### Problem requirements
In the data below, find the line that contains "1) Examine our" and the line that contains "2) Engage people". Copy both, plus every line between them, exactly.

· · ·

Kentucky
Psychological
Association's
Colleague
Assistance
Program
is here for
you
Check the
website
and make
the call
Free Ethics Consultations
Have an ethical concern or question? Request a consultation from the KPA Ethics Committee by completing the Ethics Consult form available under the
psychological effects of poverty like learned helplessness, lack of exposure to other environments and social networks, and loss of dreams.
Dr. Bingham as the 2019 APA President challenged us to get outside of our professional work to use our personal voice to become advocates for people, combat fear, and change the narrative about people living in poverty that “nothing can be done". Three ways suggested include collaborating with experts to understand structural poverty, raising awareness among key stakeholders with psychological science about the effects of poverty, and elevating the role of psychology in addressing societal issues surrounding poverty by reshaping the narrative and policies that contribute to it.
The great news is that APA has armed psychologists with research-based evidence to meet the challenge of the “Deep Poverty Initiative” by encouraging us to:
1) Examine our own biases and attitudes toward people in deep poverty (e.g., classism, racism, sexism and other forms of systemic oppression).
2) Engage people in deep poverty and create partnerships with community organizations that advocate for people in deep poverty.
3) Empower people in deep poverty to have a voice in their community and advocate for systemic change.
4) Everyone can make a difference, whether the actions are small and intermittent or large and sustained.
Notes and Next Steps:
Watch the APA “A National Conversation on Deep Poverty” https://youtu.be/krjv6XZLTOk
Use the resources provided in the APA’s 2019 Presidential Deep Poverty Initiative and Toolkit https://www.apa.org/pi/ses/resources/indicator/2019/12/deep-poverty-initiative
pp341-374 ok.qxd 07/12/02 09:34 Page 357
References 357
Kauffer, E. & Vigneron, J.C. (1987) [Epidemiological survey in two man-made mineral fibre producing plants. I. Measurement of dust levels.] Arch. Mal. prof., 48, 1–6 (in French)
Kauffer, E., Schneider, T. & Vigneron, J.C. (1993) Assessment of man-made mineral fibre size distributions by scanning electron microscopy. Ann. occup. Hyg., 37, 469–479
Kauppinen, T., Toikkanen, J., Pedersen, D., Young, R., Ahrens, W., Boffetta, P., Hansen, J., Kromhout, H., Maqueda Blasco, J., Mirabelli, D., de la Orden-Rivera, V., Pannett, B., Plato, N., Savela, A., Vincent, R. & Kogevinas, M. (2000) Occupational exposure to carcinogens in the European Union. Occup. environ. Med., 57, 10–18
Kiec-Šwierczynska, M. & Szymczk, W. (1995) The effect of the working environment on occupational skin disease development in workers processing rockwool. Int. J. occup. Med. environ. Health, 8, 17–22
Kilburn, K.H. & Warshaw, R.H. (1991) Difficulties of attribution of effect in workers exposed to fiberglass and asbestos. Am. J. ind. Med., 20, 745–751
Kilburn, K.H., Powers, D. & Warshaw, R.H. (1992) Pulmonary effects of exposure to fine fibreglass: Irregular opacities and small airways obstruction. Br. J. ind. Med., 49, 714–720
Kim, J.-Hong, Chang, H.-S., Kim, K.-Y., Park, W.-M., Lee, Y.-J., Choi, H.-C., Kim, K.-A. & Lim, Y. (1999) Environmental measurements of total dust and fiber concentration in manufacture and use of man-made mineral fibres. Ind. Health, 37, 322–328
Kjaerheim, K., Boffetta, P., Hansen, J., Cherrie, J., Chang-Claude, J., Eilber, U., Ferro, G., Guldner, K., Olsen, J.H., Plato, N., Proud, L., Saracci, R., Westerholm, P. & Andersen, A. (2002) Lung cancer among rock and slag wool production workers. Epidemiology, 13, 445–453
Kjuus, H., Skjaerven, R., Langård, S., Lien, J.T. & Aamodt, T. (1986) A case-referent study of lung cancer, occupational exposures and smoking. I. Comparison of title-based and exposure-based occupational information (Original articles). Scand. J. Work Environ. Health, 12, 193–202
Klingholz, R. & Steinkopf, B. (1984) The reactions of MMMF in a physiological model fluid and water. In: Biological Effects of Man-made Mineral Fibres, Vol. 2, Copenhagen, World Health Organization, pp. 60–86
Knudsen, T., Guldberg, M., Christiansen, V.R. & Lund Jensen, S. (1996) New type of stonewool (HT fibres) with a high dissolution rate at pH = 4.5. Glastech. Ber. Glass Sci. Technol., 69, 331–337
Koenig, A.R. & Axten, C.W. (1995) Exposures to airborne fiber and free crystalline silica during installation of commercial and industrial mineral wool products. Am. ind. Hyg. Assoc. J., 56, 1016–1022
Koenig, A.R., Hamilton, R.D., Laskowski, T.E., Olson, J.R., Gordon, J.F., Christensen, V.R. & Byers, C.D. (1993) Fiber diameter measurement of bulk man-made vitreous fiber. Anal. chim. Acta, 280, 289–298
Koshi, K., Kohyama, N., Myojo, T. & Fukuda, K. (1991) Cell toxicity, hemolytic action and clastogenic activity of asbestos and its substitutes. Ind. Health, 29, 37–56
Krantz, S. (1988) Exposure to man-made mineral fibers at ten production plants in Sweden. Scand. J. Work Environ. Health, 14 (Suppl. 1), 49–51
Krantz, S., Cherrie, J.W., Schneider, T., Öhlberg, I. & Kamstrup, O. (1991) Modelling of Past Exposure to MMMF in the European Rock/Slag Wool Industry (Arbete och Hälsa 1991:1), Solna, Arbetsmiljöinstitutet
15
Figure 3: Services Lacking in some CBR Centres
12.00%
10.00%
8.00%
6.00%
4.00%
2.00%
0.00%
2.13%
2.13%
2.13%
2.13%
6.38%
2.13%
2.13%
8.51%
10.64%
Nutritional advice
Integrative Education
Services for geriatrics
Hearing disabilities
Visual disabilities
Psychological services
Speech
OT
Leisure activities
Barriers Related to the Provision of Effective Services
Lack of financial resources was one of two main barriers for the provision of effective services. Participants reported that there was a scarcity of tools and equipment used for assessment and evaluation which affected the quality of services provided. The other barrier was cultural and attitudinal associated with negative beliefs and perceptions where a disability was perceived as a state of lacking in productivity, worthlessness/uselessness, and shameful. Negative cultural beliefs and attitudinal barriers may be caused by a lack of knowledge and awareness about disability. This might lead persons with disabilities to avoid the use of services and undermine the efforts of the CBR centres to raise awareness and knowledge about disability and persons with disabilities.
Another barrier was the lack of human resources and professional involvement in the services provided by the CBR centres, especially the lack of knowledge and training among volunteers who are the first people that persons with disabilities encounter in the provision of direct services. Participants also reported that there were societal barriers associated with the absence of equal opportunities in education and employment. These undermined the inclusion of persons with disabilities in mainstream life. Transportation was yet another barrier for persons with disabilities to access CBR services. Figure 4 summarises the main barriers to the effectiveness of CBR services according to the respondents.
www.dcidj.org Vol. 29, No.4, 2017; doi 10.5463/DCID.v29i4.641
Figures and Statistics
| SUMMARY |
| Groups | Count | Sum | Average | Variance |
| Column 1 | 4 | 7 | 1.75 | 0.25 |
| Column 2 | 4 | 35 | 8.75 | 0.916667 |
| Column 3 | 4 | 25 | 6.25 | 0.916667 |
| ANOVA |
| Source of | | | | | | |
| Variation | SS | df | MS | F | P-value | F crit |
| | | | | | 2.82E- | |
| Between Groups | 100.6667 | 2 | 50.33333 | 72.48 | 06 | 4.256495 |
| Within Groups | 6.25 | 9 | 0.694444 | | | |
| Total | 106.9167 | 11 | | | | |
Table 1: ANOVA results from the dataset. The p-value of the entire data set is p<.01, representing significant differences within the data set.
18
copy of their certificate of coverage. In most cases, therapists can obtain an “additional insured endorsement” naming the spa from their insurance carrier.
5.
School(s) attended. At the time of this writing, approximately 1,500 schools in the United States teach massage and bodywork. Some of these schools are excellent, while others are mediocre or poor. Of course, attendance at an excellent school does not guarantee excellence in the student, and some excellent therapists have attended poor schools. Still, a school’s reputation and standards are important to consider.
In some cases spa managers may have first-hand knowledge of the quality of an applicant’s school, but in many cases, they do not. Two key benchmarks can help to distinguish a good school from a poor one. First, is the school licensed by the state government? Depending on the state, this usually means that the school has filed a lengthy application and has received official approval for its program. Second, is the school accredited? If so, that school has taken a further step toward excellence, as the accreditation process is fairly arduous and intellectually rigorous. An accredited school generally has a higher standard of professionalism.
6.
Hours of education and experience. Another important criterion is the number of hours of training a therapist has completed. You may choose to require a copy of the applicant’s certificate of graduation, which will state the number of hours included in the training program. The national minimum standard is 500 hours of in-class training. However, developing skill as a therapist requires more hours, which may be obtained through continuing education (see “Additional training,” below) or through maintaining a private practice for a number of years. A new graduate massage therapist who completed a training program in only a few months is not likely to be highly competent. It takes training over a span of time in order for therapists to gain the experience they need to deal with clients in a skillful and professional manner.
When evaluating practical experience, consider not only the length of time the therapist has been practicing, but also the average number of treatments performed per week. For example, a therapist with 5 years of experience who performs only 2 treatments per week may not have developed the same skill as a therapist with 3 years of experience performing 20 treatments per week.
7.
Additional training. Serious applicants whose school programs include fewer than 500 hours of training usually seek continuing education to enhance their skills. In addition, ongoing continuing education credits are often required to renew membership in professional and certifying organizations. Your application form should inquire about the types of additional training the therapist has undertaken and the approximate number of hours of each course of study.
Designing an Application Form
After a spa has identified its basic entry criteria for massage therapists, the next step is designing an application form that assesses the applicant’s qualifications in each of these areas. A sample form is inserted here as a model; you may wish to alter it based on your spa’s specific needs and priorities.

· · ·

### Result
1) Examine our own biases and attitudes toward people in deep poverty (e.g., classism, racism, sexism and other forms of systemic oppression).
2) Engage people in deep poverty and create partnerships with community organizations that advocate for people in deep poverty.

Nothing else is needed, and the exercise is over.